A. Front Squat: every two minutes, for 16 minutes (8 sets of): 3-4 reps, establish weight across for all sets.

B. AMRAP in 6 minutes of:

30 KB Swings (53/35)

20 Pull-Ups

30 Double-Unders

 

Tuesday, Feb. 3

A. Five sets of:

5 Unsupported Seated Strict Press

(sit on a bench or box without back support and press the barbell from shoulder to overhead)

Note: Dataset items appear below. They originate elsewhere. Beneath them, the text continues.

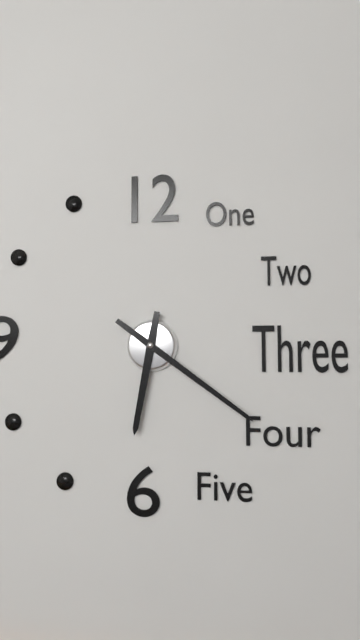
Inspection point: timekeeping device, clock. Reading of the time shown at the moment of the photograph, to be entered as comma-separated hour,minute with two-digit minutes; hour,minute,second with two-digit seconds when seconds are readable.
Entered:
6,21
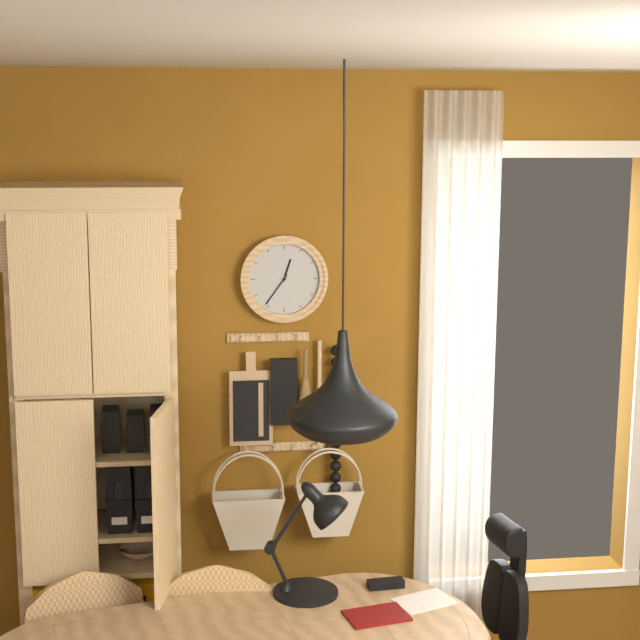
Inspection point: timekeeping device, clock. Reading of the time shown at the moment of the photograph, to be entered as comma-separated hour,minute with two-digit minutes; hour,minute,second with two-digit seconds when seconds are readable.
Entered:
12,36
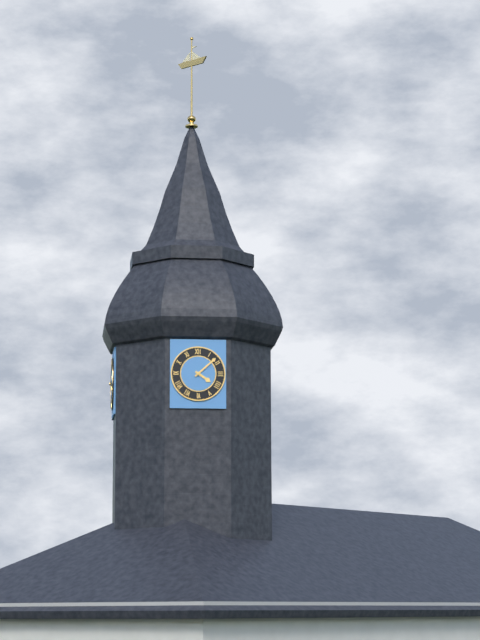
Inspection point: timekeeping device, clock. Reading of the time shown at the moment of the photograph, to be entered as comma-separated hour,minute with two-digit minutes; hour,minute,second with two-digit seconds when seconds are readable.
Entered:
4,08
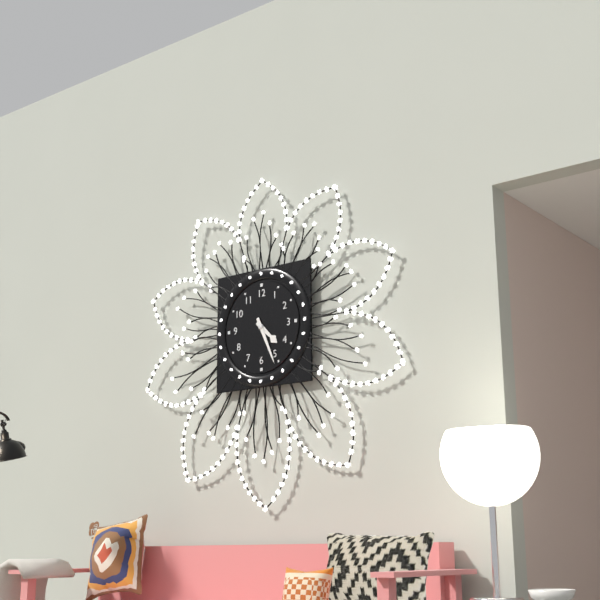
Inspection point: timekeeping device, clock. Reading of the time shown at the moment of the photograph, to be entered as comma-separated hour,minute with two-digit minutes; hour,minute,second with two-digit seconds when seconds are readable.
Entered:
4,26
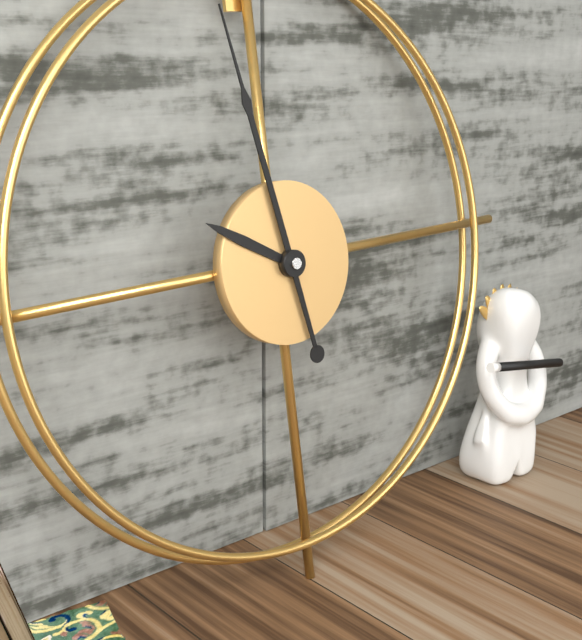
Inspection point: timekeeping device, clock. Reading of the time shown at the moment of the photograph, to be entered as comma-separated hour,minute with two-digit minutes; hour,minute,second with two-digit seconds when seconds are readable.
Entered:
9,58
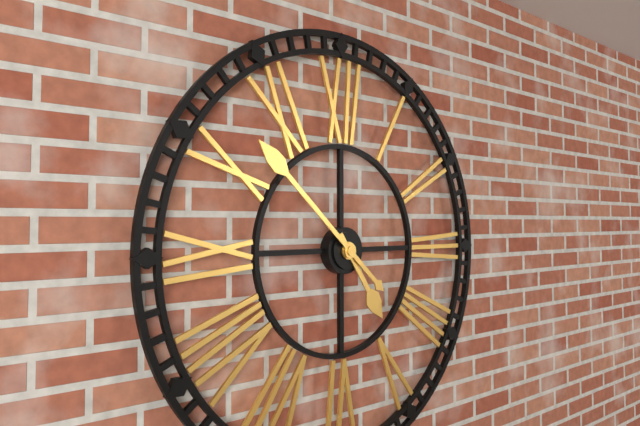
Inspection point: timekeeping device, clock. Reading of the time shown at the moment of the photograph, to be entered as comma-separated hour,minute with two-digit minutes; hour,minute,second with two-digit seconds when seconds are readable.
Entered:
4,52
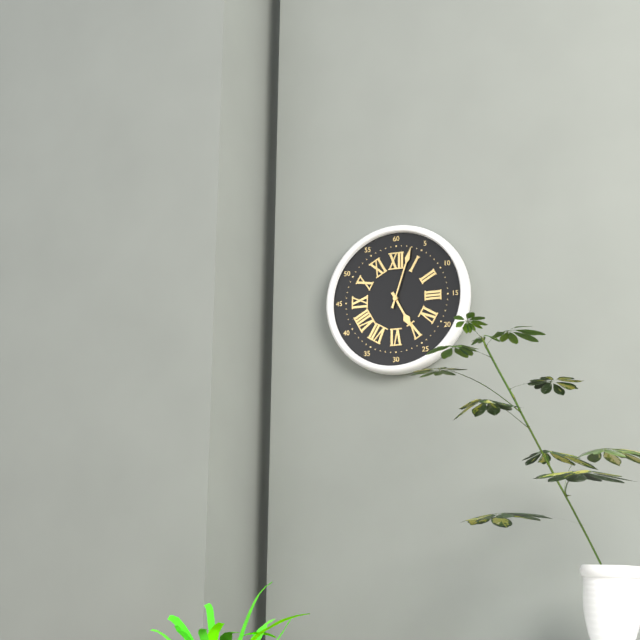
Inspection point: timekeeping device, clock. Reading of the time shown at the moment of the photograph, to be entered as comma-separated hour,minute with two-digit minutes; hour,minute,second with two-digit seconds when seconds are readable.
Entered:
5,03
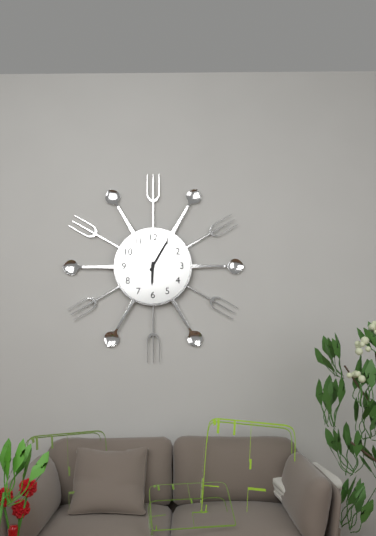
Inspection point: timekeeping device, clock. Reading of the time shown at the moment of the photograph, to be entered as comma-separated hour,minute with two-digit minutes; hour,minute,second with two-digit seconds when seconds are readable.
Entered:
6,05
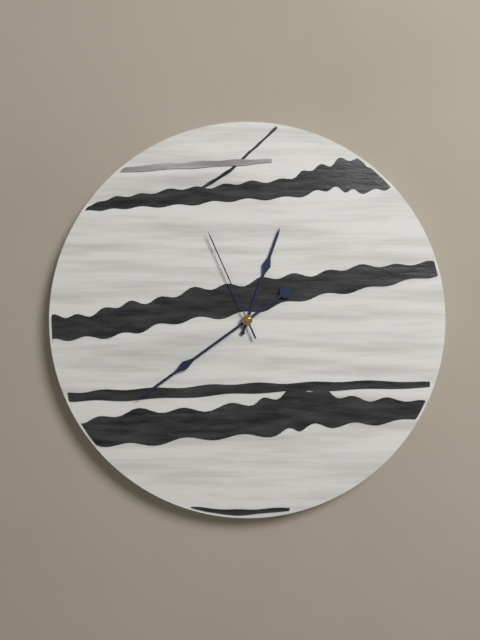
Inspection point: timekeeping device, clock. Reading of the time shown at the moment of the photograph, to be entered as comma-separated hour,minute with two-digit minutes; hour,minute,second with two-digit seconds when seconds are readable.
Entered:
12,39,56
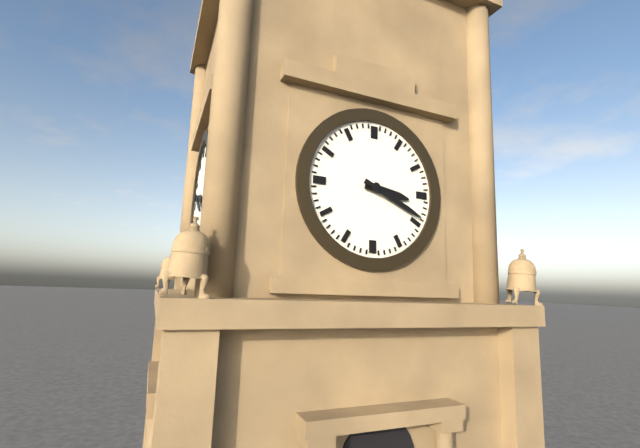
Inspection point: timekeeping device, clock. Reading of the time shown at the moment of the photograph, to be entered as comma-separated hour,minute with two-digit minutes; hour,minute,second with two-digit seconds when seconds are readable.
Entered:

B. Against a 7-minute running clock, complete:

500 Meter Row *scale accordingly

As many rounds and reps as possible of:

5 Single Arm Press each arm (55/35 lbs)

10 Box Jump-Overs

Wednesday, Feb. 4


A. Five sets of:

Power Snatch x 1.1.1

(rest 5-7 seconds between singles)

Rest 2 minutes

B. In teams of two, alternate sets to complete 3 each of:

10 Power Cleans (155/105)

400 Meter Run

 

Thursday, Feb. 5

In teams of two, complete as many rounds and reps as possible in 30 minutes of:

“Dissecting Kelly”

400 Meter Run

30 Box Jumps (24/20)

30 Wall Ball Shots (20/14)

Team members will alternate tasks, with only one member working at any one time. Partner A will run 400 meters, Partner B will perform 30 Box Jumps, Partner A will perform 30 Wall Ball Shots, and Partner B will run 400 meters – and so on for 30 minutes.

 

Friday, Feb. 6

 

A. Back Squat: every two minutes, for 10 minutes (5 sets):

5 reps @ 45-55%

5 reps @ 55-65%

3 reps @ 65-75%

2 reps @ 75-85%

2 reps @ 80-90%

Every two minutes, for 4 minutes (2 sets): 4-5 reps @ 80-85%

B. Two sets of:

AMRAP in 3 minutes of:

10 Ground to Overhead (95/65)

10 Overhead Squat (95/65)

10 Burpees

Rest 3 minutes between sets, and complete a total of two sets. Start the second set where you left off when time ran out on the first.

 

Saturday, Feb. 7

 

Come practice a skill or make up a missed WOD!!!